▶ [TEXT SECTION]:
28. The integrated circuit of claim 25, wherein the means for
de-aging is further configured to initialize operation of the
integrated circuit with a safe voltage and frequency; enable
dynamic voltage and frequency scaling of the integrated circuit
using initial values in a coefficient table containing target
performance sensor measurement values for a plurality of operating
frequencies; sense aging of the integrated circuit using the means
for sensing aging; update the coefficient table based on the sensed
aging; and continue dynamic voltage and frequency scaling using the
updated coefficient table.
29. The integrated circuit of claim 28, wherein the means for
de-aging is configured to update the coefficient table based on the
sensed aging by multiplying the sensed aging by an aging scaling
ratio that indicates a relationship between sensor aging and aging
of an operational circuit and by a voltage to frequency scaling
factor indicating a relationship between voltage and maximum
operating frequency of the operational circuit to determine an
aging guard band.

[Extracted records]
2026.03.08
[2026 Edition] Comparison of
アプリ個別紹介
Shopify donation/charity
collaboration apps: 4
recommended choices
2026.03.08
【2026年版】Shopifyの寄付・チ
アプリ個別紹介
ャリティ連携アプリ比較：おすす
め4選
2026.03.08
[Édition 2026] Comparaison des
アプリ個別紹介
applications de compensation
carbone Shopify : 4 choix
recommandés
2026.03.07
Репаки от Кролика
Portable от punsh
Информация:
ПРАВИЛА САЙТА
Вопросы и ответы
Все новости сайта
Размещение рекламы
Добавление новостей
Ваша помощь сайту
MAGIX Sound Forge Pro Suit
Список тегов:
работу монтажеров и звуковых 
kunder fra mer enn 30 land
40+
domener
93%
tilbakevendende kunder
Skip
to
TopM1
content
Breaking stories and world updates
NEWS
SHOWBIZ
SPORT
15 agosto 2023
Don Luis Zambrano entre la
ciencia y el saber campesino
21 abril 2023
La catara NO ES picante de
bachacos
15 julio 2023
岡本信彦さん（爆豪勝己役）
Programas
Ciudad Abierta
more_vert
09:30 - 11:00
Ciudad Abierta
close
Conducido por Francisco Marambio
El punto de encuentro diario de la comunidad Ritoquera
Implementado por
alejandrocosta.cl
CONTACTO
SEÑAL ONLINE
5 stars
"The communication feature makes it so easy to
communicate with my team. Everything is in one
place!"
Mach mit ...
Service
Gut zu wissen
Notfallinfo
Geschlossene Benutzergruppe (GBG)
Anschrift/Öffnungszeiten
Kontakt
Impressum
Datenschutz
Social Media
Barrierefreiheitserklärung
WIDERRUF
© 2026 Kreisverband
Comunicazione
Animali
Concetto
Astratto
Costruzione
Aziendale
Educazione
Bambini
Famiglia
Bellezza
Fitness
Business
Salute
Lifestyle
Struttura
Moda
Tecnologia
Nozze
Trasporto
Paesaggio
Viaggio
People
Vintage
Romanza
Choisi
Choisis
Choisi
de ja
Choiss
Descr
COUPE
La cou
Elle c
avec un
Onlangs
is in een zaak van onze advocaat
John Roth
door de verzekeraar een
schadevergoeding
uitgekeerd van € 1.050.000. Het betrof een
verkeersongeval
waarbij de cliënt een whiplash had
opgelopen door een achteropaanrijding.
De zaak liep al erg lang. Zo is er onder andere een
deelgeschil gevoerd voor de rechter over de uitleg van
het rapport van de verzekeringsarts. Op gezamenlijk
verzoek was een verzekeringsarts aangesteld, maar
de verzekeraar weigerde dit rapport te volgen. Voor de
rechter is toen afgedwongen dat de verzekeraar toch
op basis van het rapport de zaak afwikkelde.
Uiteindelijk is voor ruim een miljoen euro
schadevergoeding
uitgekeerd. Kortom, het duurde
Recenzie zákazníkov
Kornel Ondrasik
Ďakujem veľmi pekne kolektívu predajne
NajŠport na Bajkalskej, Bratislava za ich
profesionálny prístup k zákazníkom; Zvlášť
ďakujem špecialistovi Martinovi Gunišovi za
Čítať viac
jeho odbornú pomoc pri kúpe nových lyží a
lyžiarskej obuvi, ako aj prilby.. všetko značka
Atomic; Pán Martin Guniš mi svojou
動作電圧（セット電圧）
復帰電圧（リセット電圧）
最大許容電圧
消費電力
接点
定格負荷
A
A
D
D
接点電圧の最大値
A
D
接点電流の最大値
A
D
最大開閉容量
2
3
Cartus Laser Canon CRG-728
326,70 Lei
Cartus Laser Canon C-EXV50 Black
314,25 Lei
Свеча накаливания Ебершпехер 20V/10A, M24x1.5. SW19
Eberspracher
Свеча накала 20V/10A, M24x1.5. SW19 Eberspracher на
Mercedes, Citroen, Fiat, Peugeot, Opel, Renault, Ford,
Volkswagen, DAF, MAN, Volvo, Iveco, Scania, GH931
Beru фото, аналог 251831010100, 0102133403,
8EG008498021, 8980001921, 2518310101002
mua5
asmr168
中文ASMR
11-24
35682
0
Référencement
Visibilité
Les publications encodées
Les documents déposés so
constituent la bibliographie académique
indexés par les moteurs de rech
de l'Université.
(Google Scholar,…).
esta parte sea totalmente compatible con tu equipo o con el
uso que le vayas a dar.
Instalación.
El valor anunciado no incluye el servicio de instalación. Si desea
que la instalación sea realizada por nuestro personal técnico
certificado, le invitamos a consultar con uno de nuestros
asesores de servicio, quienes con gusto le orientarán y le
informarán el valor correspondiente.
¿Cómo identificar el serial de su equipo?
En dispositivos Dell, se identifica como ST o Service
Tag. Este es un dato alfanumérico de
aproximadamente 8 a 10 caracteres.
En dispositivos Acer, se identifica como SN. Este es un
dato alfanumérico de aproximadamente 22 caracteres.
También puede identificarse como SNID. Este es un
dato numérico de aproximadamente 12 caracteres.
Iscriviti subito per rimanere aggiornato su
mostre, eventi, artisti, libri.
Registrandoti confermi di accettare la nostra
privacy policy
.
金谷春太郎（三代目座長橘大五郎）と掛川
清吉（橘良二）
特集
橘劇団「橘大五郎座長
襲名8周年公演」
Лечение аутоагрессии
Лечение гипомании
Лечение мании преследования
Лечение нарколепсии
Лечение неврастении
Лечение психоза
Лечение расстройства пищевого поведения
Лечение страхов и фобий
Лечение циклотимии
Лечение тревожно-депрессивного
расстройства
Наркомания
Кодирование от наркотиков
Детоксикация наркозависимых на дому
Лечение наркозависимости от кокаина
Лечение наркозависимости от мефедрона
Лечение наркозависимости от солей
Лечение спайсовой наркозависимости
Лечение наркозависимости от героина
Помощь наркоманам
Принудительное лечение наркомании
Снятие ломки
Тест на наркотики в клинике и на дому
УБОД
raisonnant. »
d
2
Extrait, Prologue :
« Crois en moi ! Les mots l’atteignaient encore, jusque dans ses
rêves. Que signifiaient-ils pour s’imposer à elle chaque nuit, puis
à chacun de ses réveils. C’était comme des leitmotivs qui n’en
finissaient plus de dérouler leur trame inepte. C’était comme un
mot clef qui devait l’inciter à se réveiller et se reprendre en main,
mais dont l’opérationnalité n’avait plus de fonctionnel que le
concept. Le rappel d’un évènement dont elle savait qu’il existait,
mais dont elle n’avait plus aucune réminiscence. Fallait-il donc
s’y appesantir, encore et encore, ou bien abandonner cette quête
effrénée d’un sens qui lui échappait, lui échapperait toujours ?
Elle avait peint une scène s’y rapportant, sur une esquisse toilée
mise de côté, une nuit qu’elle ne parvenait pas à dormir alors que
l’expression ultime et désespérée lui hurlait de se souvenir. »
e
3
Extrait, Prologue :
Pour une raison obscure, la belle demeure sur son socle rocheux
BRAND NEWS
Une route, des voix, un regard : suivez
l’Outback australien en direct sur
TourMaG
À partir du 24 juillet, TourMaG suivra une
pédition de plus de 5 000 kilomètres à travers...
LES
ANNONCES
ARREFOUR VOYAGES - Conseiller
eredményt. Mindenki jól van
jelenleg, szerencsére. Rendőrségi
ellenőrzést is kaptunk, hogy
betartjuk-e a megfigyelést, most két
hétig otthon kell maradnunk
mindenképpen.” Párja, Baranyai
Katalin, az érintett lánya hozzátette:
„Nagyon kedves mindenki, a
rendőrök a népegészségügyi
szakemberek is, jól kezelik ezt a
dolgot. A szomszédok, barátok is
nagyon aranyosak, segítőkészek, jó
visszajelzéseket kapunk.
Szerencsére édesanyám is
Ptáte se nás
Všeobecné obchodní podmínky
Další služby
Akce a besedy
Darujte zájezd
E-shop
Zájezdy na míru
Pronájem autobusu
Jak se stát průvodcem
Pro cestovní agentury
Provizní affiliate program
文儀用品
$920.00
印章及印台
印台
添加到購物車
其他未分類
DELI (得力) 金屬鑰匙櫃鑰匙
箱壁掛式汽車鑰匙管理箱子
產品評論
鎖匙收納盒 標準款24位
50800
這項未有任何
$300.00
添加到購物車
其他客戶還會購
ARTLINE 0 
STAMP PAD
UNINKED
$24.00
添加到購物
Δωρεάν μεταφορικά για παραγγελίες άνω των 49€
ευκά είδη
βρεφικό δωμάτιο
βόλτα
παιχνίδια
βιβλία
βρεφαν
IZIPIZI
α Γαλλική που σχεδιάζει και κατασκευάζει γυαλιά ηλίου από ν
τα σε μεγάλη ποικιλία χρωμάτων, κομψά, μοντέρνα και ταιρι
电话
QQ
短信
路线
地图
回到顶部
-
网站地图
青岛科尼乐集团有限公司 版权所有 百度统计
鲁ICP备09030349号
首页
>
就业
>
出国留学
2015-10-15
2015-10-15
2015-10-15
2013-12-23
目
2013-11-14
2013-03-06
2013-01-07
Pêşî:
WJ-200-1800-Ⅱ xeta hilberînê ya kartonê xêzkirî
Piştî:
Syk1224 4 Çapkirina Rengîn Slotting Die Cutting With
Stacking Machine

▶ [DIRECTIVE]: In the claims about de-aging an integrated circuit, what does the coefficient table contain? The listing is separate material, apart from the claims about de-aging an integrated circuit.

▶ [EXERCISE ANSWER]: Target performance sensor measurement values for a plurality of operating frequencies.